Meters are required to measure your electricity production and amount that is exported to the grid. This will ensure that you are paid correctly.
All these components require payment. Presently, you need to pay upfront. However, a recent government announcement could mean that you may not need to pay upfront money. It’s something for you to consider seriously especially if you are a passive income aficionado.
What is the return of investment like for solar power in Malaysia?
From an installed 4 KW solar power system, TNB Energy Services (a TNB subsidiary) suggests that you can get a yearly income of about RM3,500 based upon rate of RM0.67 per unit.
Over the contractual lifetime of 21 years, the income totals to approximately RM73,500. With an initial outlay of around RM30,000 for this power rating, you can see that the average payback period is about 12 years.
The passive income only comes after that initial period (which is kinda long).
Advantages of investing in solar power
- You play your part to save mother earth.
- The returns on investment may not be that high but the rates may always be revised.
- You earn a passive income after a certain number of years, albeit not being much of an income.
- It has no moving parts and frictionless, which means these PV panels typically can last about 25 years.
Disadvantages in such an investment
- Not all house owners can qualify for this system.
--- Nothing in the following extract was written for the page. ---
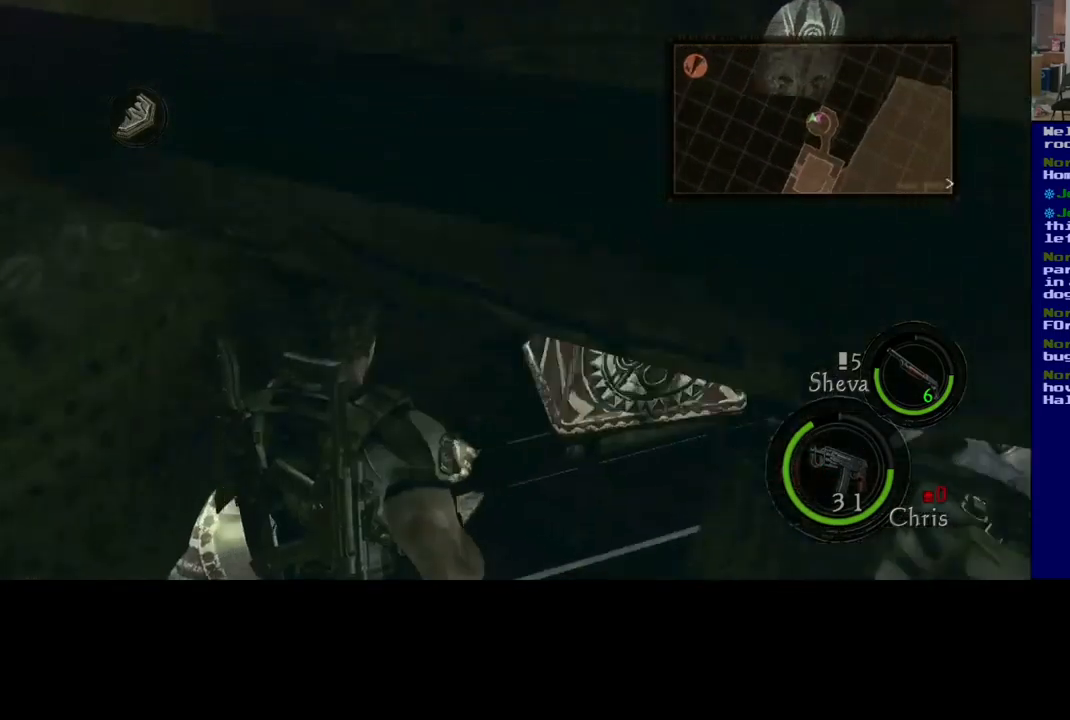
{"buttons": [], "left_stick": "up", "right_stick": "center", "events": [[150, "right_stick", "center"]]}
Those without suitable rooftops would be automatically disqualified.
- Electricity is not generated 24-7. The systems only operates during the daylight hours.
- You need space to install electrical components of the system besides the rooftop for the panels.
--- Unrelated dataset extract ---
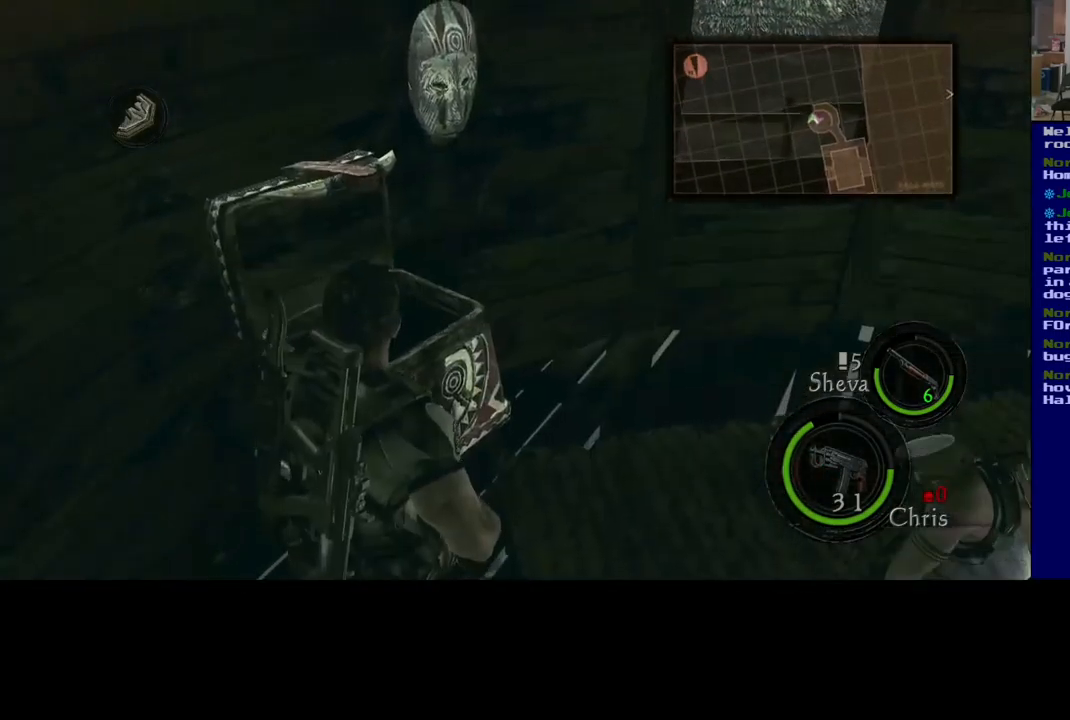
{"buttons": [], "left_stick": "up-right", "right_stick": "right", "events": [[117, "left_stick", "up-left"], [250, "right_stick", "right"], [417, "left_stick", "up-right"]]}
- SEDA normally sets a quota for the number of KW power for a specific period. You may need to wait your turn for your approval for installation.
If you decide to invest in solar power, what is the next step?
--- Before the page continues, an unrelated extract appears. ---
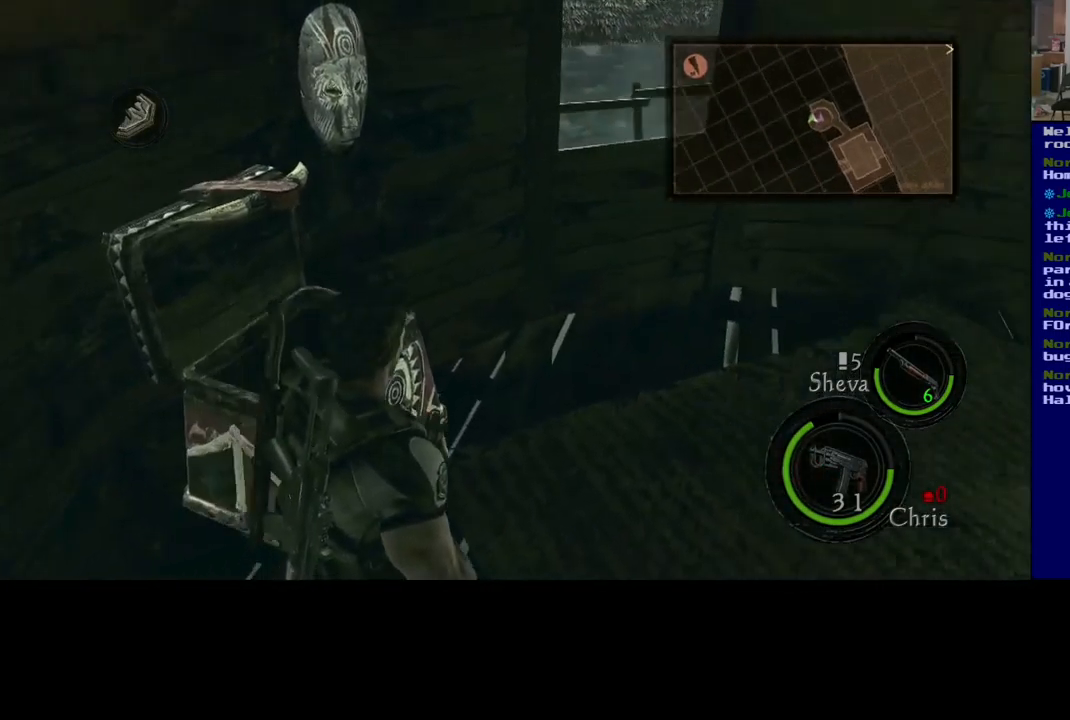
{"buttons": [], "left_stick": "up-left", "right_stick": "right", "events": [[350, "left_stick", "up"], [467, "left_stick", "up-left"]]}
You will need to contact any SEDA-approved suppliers. The supplier will evaluate whether your location is suitable. Malaysia being the ever sunny all year round, means you could easily cross this hurdle.
Generally the supplier will do all the paper work for you in relation to permits from SEDA and other authorities. They will advise you. So generally, all you have to do is to contact them.
In a nutshell
Investing in a solar power system is an interesting investment choice, and suitable if you have the extra cash. It will be better if the attractive scheme announced by the Government comes into reality.
With this investment, you will get to enjoy some passive income and be acknowledged as a micro power producer in your neighbourhood.